“[Climate change] will increase the frequency and severity of extreme weather, leading to more regular closures of chokepoints and greater wear and tear on infrastructure. Rising sea levels will threaten the integrity of port operations and coastal storage infrastructure, and will increase their vulnerability to storm surges. [It] is expected to aggravate drivers of conflict and instability. It will also lead to more frequent harvest failures, increasing the risk of governments imposing ad hoc export controls. Climate change may also increase the risk of concurrent supply disruptions. As extreme weather events become more common, the chances of coincidental disruptions occurring at different locations are likely to increase.”
The Washington Post uses the example of Hurricane Isaac, which hit in August 2012 and closed ports and suspended barge traffic on parts of the Mississippi River.

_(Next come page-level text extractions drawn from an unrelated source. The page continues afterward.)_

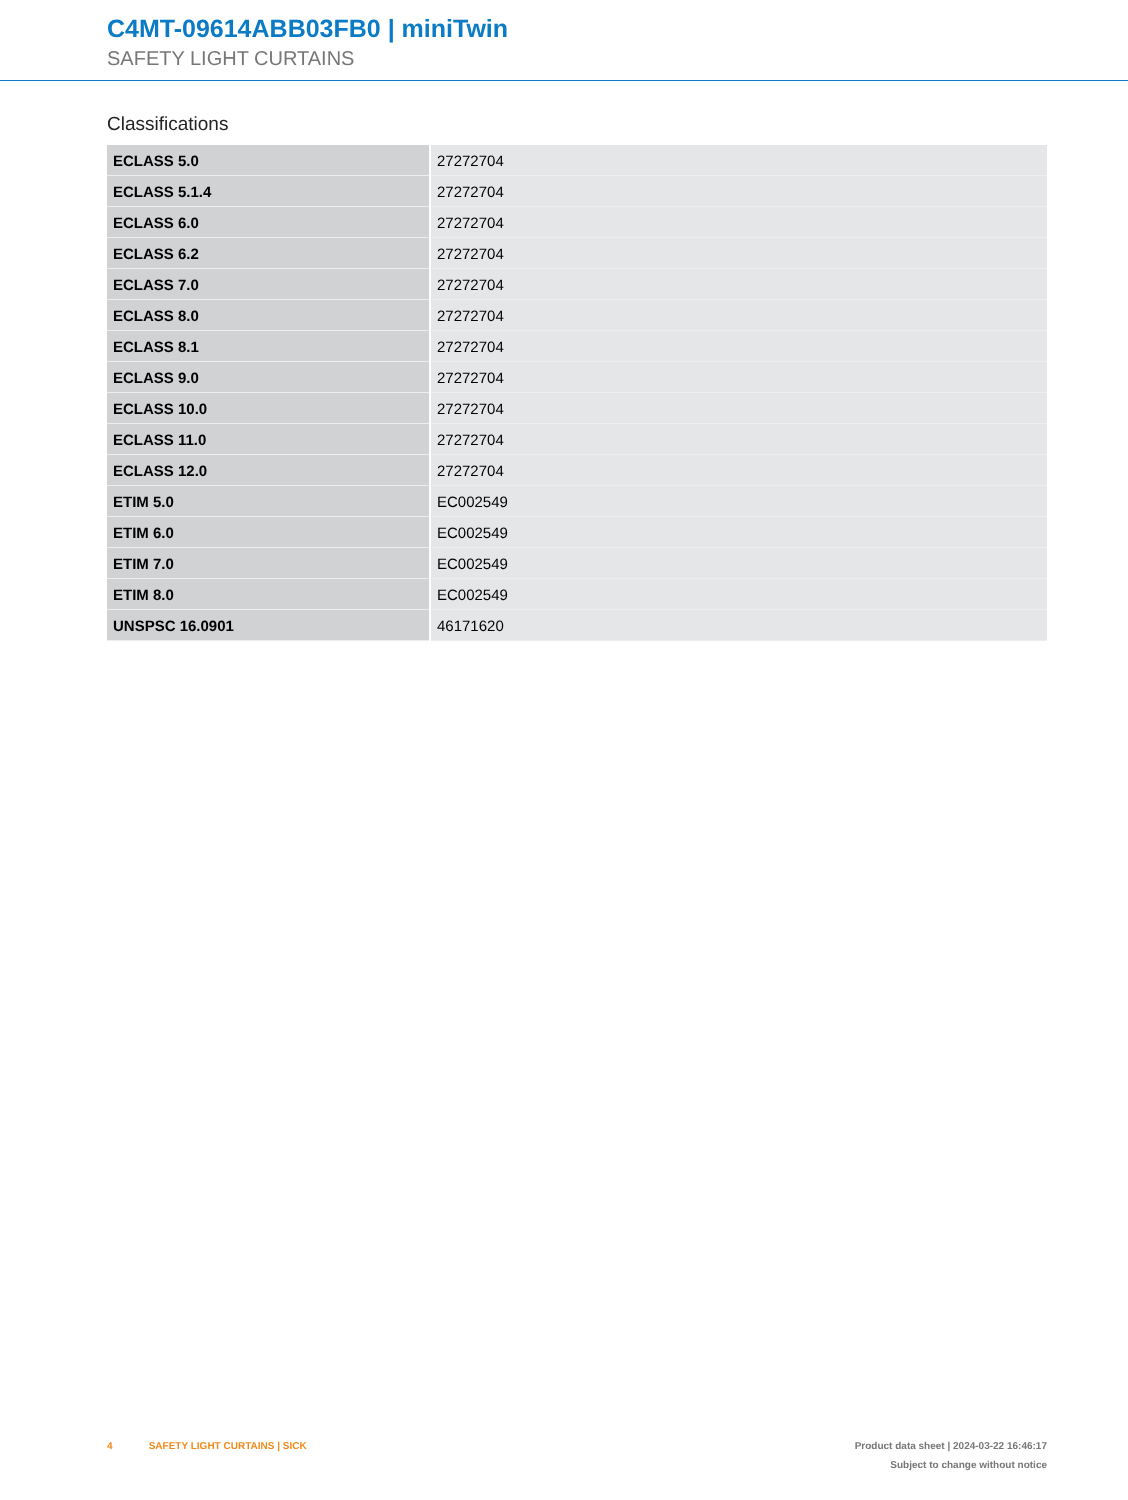C4MT-09614ABB03FB0 | miniTwin
SAFETY LIGHT CURTAINS
Classifications
| ECLASS 5.0 | 27272704 |
| ECLASS 5.1.4 | 27272704 |
| ECLASS 6.0 | 27272704 |
| ECLASS 6.2 | 27272704 |
| ECLASS 7.0 | 27272704 |
| ECLASS 8.0 | 27272704 |
| ECLASS 8.1 | 27272704 |
| ECLASS 9.0 | 27272704 |
| ECLASS 10.0 | 27272704 |
| ECLASS 11.0 | 27272704 |
| ECLASS 12.0 | 27272704 |
| ETIM 5.0 | EC002549 |
| ETIM 6.0 | EC002549 |
| ETIM 7.0 | EC002549 |
| ETIM 8.0 | EC002549 |
| UNSPSC 16.0901 | 46171620 |
4 SAFETY LIGHT CURTAINS | SICK
Product data sheet | 2024-03-22 16:46:17
Subject to change without notice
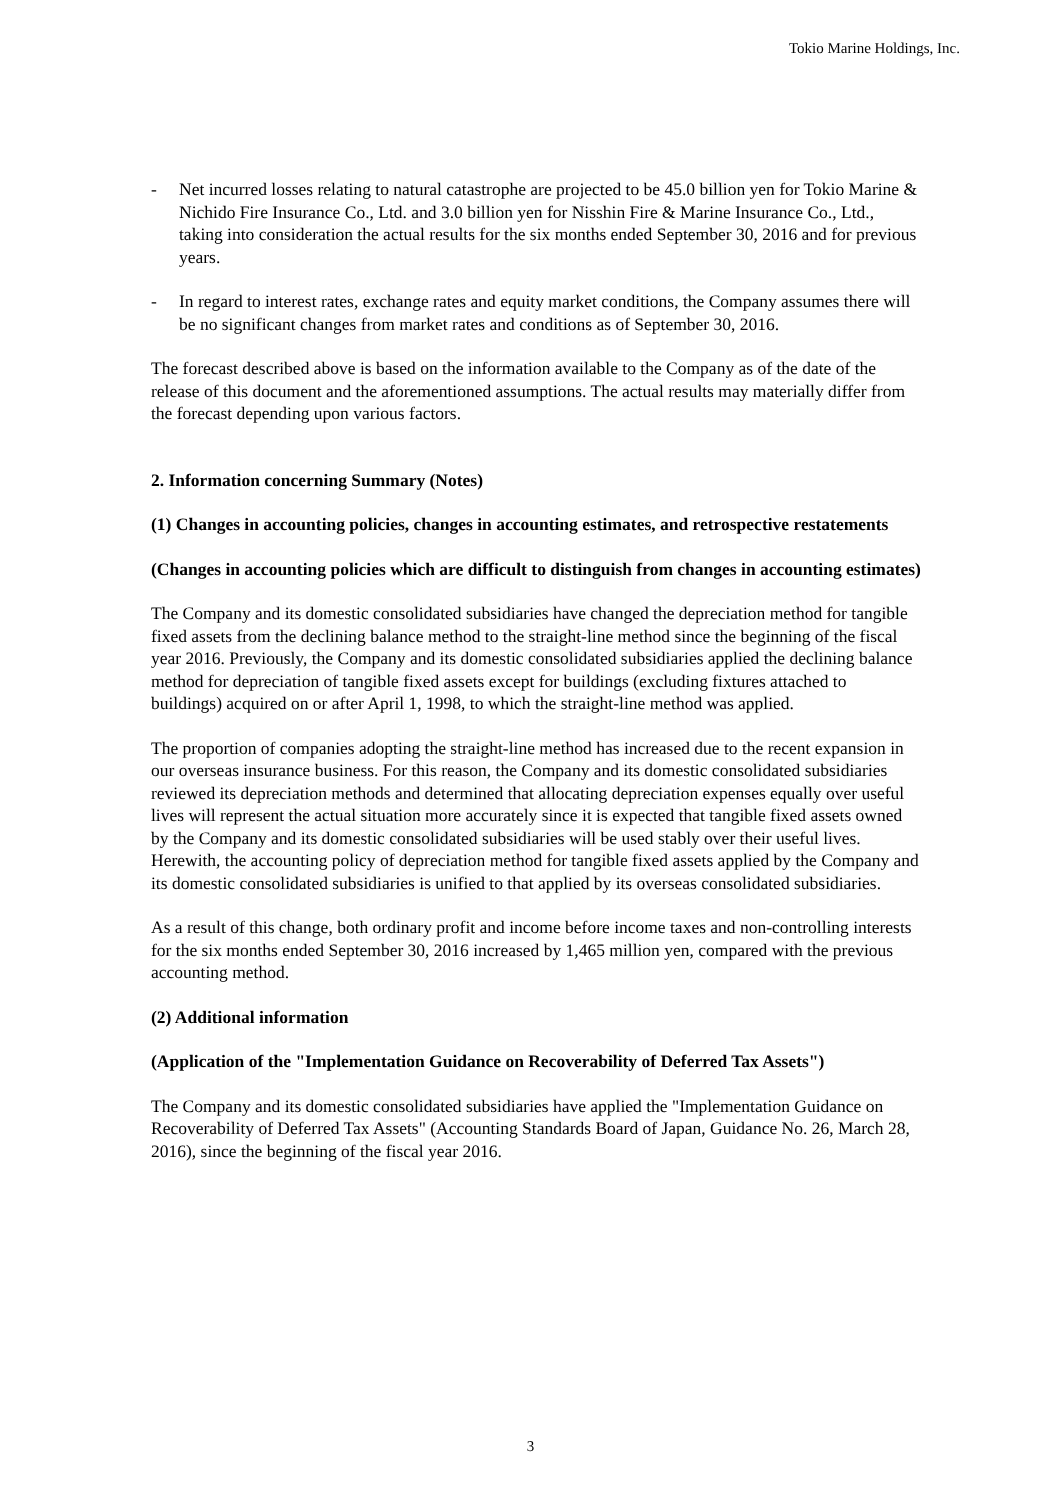Tokio Marine Holdings, Inc.
- Net incurred losses relating to natural catastrophe are projected to be 45.0 billion yen for Tokio Marine & Nichido Fire Insurance Co., Ltd. and 3.0 billion yen for Nisshin Fire & Marine Insurance Co., Ltd., taking into consideration the actual results for the six months ended September 30, 2016 and for previous years.
- In regard to interest rates, exchange rates and equity market conditions, the Company assumes there will be no significant changes from market rates and conditions as of September 30, 2016.
The forecast described above is based on the information available to the Company as of the date of the release of this document and the aforementioned assumptions. The actual results may materially differ from the forecast depending upon various factors.
2. Information concerning Summary (Notes)
(1) Changes in accounting policies, changes in accounting estimates, and retrospective restatements
(Changes in accounting policies which are difficult to distinguish from changes in accounting estimates)
The Company and its domestic consolidated subsidiaries have changed the depreciation method for tangible fixed assets from the declining balance method to the straight-line method since the beginning of the fiscal year 2016. Previously, the Company and its domestic consolidated subsidiaries applied the declining balance method for depreciation of tangible fixed assets except for buildings (excluding fixtures attached to buildings) acquired on or after April 1, 1998, to which the straight-line method was applied.
The proportion of companies adopting the straight-line method has increased due to the recent expansion in our overseas insurance business. For this reason, the Company and its domestic consolidated subsidiaries reviewed its depreciation methods and determined that allocating depreciation expenses equally over useful lives will represent the actual situation more accurately since it is expected that tangible fixed assets owned by the Company and its domestic consolidated subsidiaries will be used stably over their useful lives.
Herewith, the accounting policy of depreciation method for tangible fixed assets applied by the Company and its domestic consolidated subsidiaries is unified to that applied by its overseas consolidated subsidiaries.
As a result of this change, both ordinary profit and income before income taxes and non-controlling interests for the six months ended September 30, 2016 increased by 1,465 million yen, compared with the previous accounting method.
(2) Additional information
(Application of the "Implementation Guidance on Recoverability of Deferred Tax Assets")
The Company and its domestic consolidated subsidiaries have applied the "Implementation Guidance on Recoverability of Deferred Tax Assets" (Accounting Standards Board of Japan, Guidance No. 26, March 28, 2016), since the beginning of the fiscal year 2016.
3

It is a dire prediction for the future of food and one that Chatham House recommends governments start addressing before things get any worse, perhaps by creating alternative routes and supply sources. For ordinary citizens, the discussion about chokepoints is a valuable reminder of the importance to establish and support local food networks. Crop diversification and resilient organic growing methods are safer and healthier strategies than the industrial-scale monocrop production that’s become standard in much of the world and relies heavily on fossil fuels every step of the way, from planting and harvesting to transporting around the globe. The 100-mile diet (or less!) food movement isn’t just trendy; it’s sensible, too.